LONDON - Herceptin, the drug at the centre of protests over healthcare rationing, should be used in early breast cancer and be paid for by the state health service, Britain's cost-effectiveness watchdog said on Friday.
The National Institute of Health and Clinical Excellence (Nice) has been under intense pressure to give Swiss group Roche's drug a green light after women with early stage disease went to court to force local health authorities to pay for it.
Nice issued its draft guidance in record time - just two weeks after the drug was licensed for early use as an adjuvant by European regulators.
Its final recommendation is expected early next month, assuming no appeals, which will clear the way for Herceptin to be prescribed on the state-run National Health Service (NHS) for women with aggressive HER2 breast cancer after surgery.
Until now, Herceptin has been recommended for treating only metastatic cancer, a late-stage condition in which tumours have spread around the body.
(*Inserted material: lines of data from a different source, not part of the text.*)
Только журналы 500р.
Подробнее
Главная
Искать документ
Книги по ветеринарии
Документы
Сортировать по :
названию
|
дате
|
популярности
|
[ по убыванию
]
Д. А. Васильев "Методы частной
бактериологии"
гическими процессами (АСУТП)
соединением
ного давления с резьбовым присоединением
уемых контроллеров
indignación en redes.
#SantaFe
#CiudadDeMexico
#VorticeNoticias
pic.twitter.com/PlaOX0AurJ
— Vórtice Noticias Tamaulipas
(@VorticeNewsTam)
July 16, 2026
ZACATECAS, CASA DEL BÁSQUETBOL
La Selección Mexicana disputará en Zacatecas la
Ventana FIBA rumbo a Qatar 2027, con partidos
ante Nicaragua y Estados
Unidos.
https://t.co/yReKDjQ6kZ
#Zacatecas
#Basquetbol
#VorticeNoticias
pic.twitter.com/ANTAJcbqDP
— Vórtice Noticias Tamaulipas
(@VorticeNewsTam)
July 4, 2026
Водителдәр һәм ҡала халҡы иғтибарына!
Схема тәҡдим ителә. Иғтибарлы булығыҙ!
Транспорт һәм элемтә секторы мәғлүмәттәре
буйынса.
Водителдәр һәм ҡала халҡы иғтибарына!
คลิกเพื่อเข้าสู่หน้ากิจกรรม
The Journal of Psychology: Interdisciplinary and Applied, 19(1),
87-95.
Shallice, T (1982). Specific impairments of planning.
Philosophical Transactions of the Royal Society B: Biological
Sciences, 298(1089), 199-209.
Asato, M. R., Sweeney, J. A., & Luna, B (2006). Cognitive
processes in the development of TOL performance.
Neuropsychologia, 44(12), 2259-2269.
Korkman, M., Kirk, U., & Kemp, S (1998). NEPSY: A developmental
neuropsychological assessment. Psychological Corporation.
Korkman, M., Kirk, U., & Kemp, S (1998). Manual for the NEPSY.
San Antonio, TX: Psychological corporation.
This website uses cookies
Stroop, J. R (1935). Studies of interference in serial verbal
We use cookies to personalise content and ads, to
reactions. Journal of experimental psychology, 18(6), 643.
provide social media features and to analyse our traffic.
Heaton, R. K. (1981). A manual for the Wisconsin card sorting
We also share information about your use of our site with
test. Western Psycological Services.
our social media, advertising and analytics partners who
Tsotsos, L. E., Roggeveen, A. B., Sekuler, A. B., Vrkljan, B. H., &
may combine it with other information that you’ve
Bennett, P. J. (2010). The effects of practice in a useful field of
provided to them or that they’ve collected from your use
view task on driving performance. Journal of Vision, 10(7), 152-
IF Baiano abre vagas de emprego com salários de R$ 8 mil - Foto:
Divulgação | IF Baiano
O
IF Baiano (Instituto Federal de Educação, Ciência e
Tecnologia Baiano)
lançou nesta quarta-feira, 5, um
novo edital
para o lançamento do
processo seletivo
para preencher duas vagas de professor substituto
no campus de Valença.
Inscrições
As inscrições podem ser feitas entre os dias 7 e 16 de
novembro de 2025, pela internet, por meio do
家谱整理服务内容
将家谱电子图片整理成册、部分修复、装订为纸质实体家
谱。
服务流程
The new approval will extend its use to a much large number of mainly younger patients.
Nice's deliberations are monitored by other Governments, which increasingly have to weigh the benefits of modern medicines against price. Herceptin costs around £20,000 ($NZ59,755) per patient a year.
Karol Sikora, a professor of cancer medicine at Hammersmith Hospital, said there were more such tough choices to come.
"It's gratifying to see Nice respond so quickly to something that will clearly affect over 30,000 women a year," he said.
"But over the next five years, many other high-cost cancer drugs will come on the market, and it's important that we have robust and rapid decision-making processes in place to deal with these."
Many companies are developing targeted cancer therapies that extend lives with far fewer toxic side-effects than standard chemotherapy, but cost tens of thousands of dollars.
Herceptin is not a wonder drug. It only works in just over one in five breast cancer cases, and it can cause cardiotoxicity, which means it is not suitable for heart patients.
But the injectable drug has been shown to clearly prolong survival chances for those women whose tumours contain a large amount of the HER2 protein. It is Roche's third-biggest product, with sales last year of 2.15 billion Swiss francs ($NZ2.91 billion).